Monday 8 June 2015

Net Neutrality Hasn’t Stopped Charter From Investing

In the heated lead-up to the FCC’s vote on new net neutrality rules, the cable and telecom industry repeatedly made claims that the new regulations would harm investment and curb innovation. But yet another top cable CEO is now saying that no, net neutrality isn’t having a negative effect on its network investments.

Charter Communications is currently being bought by Time Warner Cable in a deal worth around $55 billion, and Charter CEO Tom Rutledge recently met with FCC Chair Tom Wheeler to chat about the merger.

The neutrality rules, which don’t actually go into effect until later this month, reclassify broadband services as a Title II common carrier, making them subject to the same regulatory control as telephone services.
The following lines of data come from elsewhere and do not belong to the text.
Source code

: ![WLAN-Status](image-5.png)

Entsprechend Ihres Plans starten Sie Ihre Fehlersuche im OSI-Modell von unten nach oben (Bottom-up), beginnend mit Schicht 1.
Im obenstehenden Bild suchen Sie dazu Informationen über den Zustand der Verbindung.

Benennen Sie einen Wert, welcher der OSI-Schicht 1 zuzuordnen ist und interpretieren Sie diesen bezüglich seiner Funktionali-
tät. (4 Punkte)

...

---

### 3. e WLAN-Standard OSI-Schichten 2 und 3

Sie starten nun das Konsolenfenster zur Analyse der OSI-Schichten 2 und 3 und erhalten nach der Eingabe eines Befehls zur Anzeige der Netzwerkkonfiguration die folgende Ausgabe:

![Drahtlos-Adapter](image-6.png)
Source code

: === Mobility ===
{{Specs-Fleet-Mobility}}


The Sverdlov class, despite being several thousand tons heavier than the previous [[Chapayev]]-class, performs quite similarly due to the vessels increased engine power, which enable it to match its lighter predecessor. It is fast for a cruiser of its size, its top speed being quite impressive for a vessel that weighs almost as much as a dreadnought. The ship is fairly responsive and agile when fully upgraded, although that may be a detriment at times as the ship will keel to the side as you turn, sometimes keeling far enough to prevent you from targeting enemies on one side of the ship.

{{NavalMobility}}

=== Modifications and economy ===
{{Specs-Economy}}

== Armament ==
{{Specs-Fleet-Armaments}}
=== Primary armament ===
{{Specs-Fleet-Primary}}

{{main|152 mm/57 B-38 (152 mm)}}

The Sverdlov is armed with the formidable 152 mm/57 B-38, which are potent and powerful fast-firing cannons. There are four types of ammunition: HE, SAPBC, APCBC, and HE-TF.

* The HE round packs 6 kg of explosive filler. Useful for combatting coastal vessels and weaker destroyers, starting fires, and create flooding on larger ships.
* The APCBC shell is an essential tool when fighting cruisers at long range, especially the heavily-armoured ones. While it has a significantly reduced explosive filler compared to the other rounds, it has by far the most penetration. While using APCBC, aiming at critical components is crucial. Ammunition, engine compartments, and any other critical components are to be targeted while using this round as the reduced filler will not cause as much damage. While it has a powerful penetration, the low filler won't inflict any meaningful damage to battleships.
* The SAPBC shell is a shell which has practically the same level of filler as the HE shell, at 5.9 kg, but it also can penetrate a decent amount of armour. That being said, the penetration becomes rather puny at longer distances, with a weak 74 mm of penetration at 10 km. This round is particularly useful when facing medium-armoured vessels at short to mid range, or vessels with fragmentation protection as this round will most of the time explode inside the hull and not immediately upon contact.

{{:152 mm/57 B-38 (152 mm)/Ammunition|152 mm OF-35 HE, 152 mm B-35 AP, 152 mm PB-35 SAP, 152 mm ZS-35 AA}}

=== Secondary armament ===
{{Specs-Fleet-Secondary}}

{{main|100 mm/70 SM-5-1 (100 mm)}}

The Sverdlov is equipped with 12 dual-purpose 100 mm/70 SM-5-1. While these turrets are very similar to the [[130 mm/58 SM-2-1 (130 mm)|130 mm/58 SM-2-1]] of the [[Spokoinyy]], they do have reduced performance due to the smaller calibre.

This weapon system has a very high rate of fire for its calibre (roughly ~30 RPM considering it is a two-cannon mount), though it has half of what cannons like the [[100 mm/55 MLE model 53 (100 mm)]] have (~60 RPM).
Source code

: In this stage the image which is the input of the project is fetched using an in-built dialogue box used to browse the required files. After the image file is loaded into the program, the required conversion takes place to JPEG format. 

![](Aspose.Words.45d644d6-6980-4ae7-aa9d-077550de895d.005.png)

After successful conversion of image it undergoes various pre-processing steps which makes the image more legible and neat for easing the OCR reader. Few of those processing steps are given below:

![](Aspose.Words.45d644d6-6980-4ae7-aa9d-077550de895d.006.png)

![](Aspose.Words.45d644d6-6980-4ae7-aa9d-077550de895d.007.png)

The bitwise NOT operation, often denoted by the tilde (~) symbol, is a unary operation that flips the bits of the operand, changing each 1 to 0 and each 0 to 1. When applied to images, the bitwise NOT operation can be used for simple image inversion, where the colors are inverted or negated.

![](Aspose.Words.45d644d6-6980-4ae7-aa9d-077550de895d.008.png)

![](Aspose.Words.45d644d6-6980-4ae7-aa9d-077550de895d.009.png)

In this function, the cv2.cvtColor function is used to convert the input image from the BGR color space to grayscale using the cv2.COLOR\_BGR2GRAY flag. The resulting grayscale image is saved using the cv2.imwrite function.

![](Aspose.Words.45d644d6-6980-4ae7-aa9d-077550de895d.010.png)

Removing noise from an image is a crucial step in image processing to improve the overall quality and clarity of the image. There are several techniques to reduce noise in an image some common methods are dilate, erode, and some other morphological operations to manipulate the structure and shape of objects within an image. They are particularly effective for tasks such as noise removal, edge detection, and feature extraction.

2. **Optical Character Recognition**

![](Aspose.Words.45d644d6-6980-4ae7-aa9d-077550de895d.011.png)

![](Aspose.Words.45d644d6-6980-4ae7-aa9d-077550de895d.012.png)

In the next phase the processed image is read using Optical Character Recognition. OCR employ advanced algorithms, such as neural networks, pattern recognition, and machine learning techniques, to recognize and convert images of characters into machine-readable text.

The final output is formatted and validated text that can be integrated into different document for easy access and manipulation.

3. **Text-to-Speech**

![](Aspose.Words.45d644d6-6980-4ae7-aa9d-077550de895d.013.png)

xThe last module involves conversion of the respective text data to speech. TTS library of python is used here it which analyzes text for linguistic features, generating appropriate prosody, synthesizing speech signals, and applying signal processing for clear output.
Opponents of the change argue that affected companies will be forced to reduce their investments in new technologies and the building out and improvement of their communications networks.

But according to Reuters, Rutledge told Wheeler that “the commission’s decision to reclassify broadband Internet access under Title II has not altered Charter’s approach of investing significantly in its network to deliver cutting edge services.”

Rutledge’s comment is in line with that of other cable CEOs who have also stated that reclassification won’t stop them from investing and innovating.

Comcast Cable CEO Neil Smit recently told a group of analysts that Title II reclassification “hasn’t affected the way we have been doing our business or will do our business.”

Time Warner Cable CEO Rob Marcus similarly stated about Title II that “I think you won’t see a change in the way we do business.”

While there are numerous lawsuits currently trying to neuter the neutrality changes, most of them have been filed by industry trade groups — like the NCTA, the CTIA, USTelecom, and the American Cable Association — rather than by the big telecom players directly affected.

One of the few marquee companies to involve itself in this slate of suits is AT&T. CEO Randall Stephenson recently explained that his company isn’t making good on its pre-neutrality-vote threat to stop investing because it believes the rules will be overturned by the courts.

“Based on our reading of the Title II order that came out, we’re operating and we’re investing under the scenario that these rules will probably be changed,” Stephenson explained. “We don’t think this rulemaking is sustainable from a legal standpoint, but the courts will decide that.”